__Text provided__.
Lanthanide coordination compounds with 1H-benzimidazole-2-carboxylic acid: syntheses, structures and spectroscopic properties

Abstract

A flexible multidentate ligand, 1H-benzimidazole-2-carboxylic acid, was synthesized to construct a series of lanthanide coordination polymers [Ln(HBIC)3]n (Ln = Eu (1), Tb (2), Gd (3), Pr (4), Nd (5); H2BIC = 1H-benzimidazole-2-carboxylic acid) under hydrothermal conditions. All the compounds were fully characterized by elemental analysis, IR spectroscopy, single-crystal X-ray diffraction, thermal analysis and various spectroscopic techniques. Structural analyses reveal that they are isostructural and feature a 2D wave-like layer structure with distorted grids, in which the adjacent Ln3+ centers are bridged by the HBIC− ligands with two kinds of new coordination modes and the adjacent HBIC− ligands are tightly bound by two types of distinct intra-layer hydrogen bonds. The adjacent 2D layers are further interconnected by strong inter-layer hydrogen bond ring motifs R22(10) to generate a 3D supramolecular architecture. Optical studies indicate that the compounds 1, 2, 4 and 5 exhibit characteristic luminescence emission bands of the corresponding lanthanide ions in the visible or near-infrared regions at room temperature. In particular, compound 2 displays bright green luminescence in the solid state with a satisfactory 5D4 lifetime of 1.2 ms and a high overall quantum yield of 31%, due to an ideal energy gap between the lowest triplet state energy level of H2BIC ligand and the 5D4 state energy level of Tb3+. The energy transfer mechanisms in compounds 1 and 2 were also described and discussed.

__Provided data__.
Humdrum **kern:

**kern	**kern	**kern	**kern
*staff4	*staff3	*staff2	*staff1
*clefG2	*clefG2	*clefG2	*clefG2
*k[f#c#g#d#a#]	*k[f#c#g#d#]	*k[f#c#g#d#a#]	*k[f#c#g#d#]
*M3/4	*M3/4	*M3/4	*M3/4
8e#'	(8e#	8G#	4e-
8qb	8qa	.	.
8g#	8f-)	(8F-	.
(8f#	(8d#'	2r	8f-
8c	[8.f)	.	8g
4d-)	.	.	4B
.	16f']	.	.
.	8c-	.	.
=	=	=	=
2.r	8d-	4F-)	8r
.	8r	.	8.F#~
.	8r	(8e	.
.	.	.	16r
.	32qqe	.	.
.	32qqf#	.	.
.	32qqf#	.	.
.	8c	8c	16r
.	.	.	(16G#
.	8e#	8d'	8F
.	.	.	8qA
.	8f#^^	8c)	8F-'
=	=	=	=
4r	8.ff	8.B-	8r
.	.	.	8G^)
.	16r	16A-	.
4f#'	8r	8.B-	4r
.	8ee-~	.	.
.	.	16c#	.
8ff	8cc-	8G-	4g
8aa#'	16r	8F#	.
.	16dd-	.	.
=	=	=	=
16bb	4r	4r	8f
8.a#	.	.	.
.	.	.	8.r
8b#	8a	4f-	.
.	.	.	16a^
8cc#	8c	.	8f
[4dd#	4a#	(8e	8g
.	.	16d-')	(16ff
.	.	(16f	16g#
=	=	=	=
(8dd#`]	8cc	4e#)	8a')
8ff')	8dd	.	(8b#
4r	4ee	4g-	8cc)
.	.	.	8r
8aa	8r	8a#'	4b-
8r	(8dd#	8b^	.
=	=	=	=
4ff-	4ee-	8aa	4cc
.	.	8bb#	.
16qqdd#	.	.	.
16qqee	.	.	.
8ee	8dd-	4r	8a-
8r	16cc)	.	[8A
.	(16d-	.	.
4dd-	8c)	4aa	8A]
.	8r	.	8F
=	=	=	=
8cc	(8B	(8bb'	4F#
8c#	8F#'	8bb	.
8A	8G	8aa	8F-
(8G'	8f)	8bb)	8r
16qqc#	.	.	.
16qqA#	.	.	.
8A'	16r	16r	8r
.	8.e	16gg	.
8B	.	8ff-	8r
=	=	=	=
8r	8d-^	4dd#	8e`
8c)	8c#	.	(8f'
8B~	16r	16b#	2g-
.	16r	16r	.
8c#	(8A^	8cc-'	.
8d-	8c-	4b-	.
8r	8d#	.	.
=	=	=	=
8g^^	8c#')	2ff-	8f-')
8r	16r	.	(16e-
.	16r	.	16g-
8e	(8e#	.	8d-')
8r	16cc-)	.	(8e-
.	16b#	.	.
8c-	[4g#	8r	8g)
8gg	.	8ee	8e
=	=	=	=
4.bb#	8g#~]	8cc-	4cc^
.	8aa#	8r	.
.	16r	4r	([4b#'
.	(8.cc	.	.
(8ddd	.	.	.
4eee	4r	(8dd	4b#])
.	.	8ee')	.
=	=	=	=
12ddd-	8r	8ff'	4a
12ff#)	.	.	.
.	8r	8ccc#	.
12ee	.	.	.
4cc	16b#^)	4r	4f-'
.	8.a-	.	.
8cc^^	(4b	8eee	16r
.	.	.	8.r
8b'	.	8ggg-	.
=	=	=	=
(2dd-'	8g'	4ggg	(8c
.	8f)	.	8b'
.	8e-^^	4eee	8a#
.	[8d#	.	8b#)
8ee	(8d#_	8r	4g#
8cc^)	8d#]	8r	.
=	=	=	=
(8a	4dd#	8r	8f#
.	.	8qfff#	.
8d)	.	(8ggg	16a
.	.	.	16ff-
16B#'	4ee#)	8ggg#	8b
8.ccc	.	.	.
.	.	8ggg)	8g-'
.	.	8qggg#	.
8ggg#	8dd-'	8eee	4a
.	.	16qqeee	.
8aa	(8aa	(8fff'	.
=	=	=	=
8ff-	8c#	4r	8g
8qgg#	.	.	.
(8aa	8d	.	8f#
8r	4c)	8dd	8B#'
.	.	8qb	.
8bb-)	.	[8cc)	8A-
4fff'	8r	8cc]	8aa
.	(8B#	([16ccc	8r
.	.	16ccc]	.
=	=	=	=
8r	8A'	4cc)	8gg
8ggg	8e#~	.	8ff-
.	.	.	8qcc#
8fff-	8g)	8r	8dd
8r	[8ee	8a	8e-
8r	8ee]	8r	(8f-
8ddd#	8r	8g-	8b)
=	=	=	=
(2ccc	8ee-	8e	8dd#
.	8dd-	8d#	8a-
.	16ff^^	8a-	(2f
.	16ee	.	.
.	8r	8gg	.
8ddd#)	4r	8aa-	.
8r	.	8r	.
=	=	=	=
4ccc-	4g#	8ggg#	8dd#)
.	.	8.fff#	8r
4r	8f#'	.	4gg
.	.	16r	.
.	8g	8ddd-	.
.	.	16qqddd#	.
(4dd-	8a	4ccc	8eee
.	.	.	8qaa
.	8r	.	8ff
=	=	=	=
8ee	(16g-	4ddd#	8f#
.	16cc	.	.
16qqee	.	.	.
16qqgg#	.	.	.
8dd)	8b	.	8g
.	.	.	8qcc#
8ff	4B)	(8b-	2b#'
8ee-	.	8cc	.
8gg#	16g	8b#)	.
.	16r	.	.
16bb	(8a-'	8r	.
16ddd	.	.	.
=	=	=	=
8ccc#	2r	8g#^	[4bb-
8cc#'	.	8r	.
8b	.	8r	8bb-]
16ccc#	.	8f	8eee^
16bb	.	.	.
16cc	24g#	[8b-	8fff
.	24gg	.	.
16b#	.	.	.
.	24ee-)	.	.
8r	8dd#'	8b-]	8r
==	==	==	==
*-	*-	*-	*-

__Directions__. Quote the full text on lanthanide coordination compounds above, word for word from its title to its last sentence.

__Solution to this exercise__.
Lanthanide coordination compounds with 1H-benzimidazole-2-carboxylic acid: syntheses, structures and spectroscopic properties

Abstract

A flexible multidentate ligand, 1H-benzimidazole-2-carboxylic acid, was synthesized to construct a series of lanthanide coordination polymers [Ln(HBIC)3]n (Ln = Eu (1), Tb (2), Gd (3), Pr (4), Nd (5); H2BIC = 1H-benzimidazole-2-carboxylic acid) under hydrothermal conditions. All the compounds were fully characterized by elemental analysis, IR spectroscopy, single-crystal X-ray diffraction, thermal analysis and various spectroscopic techniques. Structural analyses reveal that they are isostructural and feature a 2D wave-like layer structure with distorted grids, in which the adjacent Ln3+ centers are bridged by the HBIC− ligands with two kinds of new coordination modes and the adjacent HBIC− ligands are tightly bound by two types of distinct intra-layer hydrogen bonds. The adjacent 2D layers are further interconnected by strong inter-layer hydrogen bond ring motifs R22(10) to generate a 3D supramolecular architecture. Optical studies indicate that the compounds 1, 2, 4 and 5 exhibit characteristic luminescence emission bands of the corresponding lanthanide ions in the visible or near-infrared regions at room temperature. In particular, compound 2 displays bright green luminescence in the solid state with a satisfactory 5D4 lifetime of 1.2 ms and a high overall quantum yield of 31%, due to an ideal energy gap between the lowest triplet state energy level of H2BIC ligand and the 5D4 state energy level of Tb3+. The energy transfer mechanisms in compounds 1 and 2 were also described and discussed.